Ukiah High School has been collaborating with the Arbor on Main to create a buddy-system mentoring program for students. With an on-campus “buddy” that is an upperclassman who knows his or her way around campus, lowerclassmen can feel at ease if the daily stresses of high school become a burden. Thanks to 65 leadership students, there was an increased awareness of the program among the student body and a sensible launch date was decided. 

Adult – to – Youth:

Finally, the Adult-to-youth tier showcases the value of a healthy relationship with an adult. This has been the most challenging to implement. It is in this tier where background checks, personal interviews, and a training process needs to be developed and highly detailed in order to ensure an effective and successful program. The fiscal agent of the Arbor on Main, Redwood Children’s Services, has provided expertise in these areas and has been significant help in the upcoming launch of the program. In addition, the local Big Brothers, Big Sisters and the Court Appointed Special Advocates of Mendocino County have provided their own form of mentoring to this groups as it continues to perfect paperwork and interview strategies.

In this economic time, it has also been difficult to recruit adult volunteers, as most people need to work for pay.  However, the pool of both mentors and protégés for this program is growing and is supported by the community at large.  We were able to match a few youth with adults and their experience thus far has been highly beneficial.  This alone makes all of the challenges worthwhile. 

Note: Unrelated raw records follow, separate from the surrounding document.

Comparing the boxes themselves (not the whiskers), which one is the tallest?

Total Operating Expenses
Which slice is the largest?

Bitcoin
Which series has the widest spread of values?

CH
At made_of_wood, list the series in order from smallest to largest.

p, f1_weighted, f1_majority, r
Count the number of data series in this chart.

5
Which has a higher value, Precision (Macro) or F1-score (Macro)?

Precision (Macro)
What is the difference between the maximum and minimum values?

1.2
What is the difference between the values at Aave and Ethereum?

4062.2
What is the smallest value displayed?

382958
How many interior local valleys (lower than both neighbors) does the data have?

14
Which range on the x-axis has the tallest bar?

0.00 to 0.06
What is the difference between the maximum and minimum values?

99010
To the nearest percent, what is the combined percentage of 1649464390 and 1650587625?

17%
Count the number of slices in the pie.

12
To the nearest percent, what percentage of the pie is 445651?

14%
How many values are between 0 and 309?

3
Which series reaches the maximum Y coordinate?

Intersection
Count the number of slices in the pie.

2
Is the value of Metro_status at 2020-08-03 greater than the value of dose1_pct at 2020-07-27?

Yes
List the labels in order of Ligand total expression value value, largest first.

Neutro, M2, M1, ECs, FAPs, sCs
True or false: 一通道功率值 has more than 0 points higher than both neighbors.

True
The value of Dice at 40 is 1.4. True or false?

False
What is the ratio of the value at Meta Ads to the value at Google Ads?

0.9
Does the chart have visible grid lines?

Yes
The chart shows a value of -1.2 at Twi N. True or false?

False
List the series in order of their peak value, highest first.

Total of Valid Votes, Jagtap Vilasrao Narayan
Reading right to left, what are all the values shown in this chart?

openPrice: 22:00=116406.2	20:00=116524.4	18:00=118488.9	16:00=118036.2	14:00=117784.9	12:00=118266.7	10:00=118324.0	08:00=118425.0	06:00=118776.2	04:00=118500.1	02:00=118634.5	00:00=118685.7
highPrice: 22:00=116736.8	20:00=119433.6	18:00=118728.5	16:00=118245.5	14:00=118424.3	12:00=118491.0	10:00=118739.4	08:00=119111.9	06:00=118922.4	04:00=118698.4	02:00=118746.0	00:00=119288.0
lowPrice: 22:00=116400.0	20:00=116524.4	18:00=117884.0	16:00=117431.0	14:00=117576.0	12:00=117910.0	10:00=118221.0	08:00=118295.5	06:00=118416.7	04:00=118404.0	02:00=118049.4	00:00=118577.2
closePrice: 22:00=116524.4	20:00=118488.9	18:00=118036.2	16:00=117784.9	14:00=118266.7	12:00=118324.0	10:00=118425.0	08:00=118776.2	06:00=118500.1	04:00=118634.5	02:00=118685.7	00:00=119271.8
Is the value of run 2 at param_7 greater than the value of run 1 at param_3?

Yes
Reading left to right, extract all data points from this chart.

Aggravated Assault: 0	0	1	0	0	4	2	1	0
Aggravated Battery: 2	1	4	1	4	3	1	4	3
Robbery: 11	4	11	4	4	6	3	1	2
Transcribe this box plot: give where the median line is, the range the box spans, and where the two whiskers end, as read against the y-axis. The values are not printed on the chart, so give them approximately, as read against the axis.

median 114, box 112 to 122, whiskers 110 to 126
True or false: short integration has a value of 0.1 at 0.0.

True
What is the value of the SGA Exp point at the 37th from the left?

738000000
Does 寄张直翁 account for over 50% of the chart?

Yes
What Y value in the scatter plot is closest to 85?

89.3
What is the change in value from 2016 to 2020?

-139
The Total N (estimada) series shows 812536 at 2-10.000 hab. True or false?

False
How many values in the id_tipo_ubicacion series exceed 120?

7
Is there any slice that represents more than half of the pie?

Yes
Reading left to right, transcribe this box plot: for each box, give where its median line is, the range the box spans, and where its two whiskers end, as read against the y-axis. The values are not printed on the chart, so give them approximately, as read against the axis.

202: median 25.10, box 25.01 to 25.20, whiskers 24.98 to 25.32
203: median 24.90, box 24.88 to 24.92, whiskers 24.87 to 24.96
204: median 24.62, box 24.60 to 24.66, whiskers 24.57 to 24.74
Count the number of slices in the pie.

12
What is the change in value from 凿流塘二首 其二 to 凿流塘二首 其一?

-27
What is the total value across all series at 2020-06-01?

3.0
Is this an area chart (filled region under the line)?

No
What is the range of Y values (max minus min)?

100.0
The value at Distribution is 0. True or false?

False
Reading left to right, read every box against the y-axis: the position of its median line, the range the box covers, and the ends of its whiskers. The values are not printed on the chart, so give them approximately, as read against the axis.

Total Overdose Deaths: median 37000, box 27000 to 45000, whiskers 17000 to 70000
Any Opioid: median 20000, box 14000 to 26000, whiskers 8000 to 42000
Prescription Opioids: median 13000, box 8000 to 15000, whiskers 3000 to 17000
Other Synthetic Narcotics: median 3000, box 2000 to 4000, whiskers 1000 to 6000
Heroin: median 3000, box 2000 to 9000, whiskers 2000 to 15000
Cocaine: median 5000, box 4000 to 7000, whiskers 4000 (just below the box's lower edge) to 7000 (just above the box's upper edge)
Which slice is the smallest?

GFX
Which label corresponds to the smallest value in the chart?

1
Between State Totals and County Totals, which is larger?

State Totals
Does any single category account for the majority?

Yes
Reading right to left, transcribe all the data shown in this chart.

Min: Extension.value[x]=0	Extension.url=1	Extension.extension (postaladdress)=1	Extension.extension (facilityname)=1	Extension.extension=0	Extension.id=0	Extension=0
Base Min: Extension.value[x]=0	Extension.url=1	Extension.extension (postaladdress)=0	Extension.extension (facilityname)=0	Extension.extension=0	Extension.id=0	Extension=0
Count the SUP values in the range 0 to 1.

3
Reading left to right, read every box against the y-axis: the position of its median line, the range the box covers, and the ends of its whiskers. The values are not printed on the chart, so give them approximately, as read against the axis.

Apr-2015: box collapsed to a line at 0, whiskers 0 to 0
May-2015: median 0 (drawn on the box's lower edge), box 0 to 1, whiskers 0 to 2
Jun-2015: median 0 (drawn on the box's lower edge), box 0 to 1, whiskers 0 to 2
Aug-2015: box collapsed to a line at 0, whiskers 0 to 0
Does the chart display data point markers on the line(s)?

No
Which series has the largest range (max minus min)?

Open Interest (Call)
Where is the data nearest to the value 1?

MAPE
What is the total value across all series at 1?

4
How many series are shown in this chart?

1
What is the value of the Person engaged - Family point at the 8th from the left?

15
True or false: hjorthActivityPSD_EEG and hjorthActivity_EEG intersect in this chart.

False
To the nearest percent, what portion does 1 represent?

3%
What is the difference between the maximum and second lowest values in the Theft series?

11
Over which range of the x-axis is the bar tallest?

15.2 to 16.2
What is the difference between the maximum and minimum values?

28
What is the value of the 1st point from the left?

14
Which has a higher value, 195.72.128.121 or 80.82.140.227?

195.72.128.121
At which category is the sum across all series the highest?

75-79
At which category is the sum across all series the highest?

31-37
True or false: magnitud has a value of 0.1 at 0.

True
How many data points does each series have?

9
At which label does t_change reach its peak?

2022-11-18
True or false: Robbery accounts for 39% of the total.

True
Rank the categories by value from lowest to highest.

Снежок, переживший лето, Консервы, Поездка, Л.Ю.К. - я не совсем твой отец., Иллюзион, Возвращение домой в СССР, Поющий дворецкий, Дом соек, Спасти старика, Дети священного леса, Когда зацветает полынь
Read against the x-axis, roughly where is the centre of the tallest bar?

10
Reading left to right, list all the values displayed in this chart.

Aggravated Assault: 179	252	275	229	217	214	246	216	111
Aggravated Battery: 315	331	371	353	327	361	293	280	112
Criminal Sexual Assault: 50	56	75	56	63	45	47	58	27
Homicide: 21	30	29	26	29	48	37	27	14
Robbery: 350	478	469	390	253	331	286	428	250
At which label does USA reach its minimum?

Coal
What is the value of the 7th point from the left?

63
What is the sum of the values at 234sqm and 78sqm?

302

Mentoring is a grassroots approach to taking care of our youth, and is the best way to ensure they stay in school and graduate.  Offering mentoring in a multi-layered approach helps fit the needs of the youth, rather than forcing them into a mold.  It is within the vocational, peer, and adult relationships that students begin to feel empowered and take control of their own lives.  In the Greater Ukiah area, we will undoubtedly continue our mission in making mentoring available to high school youth.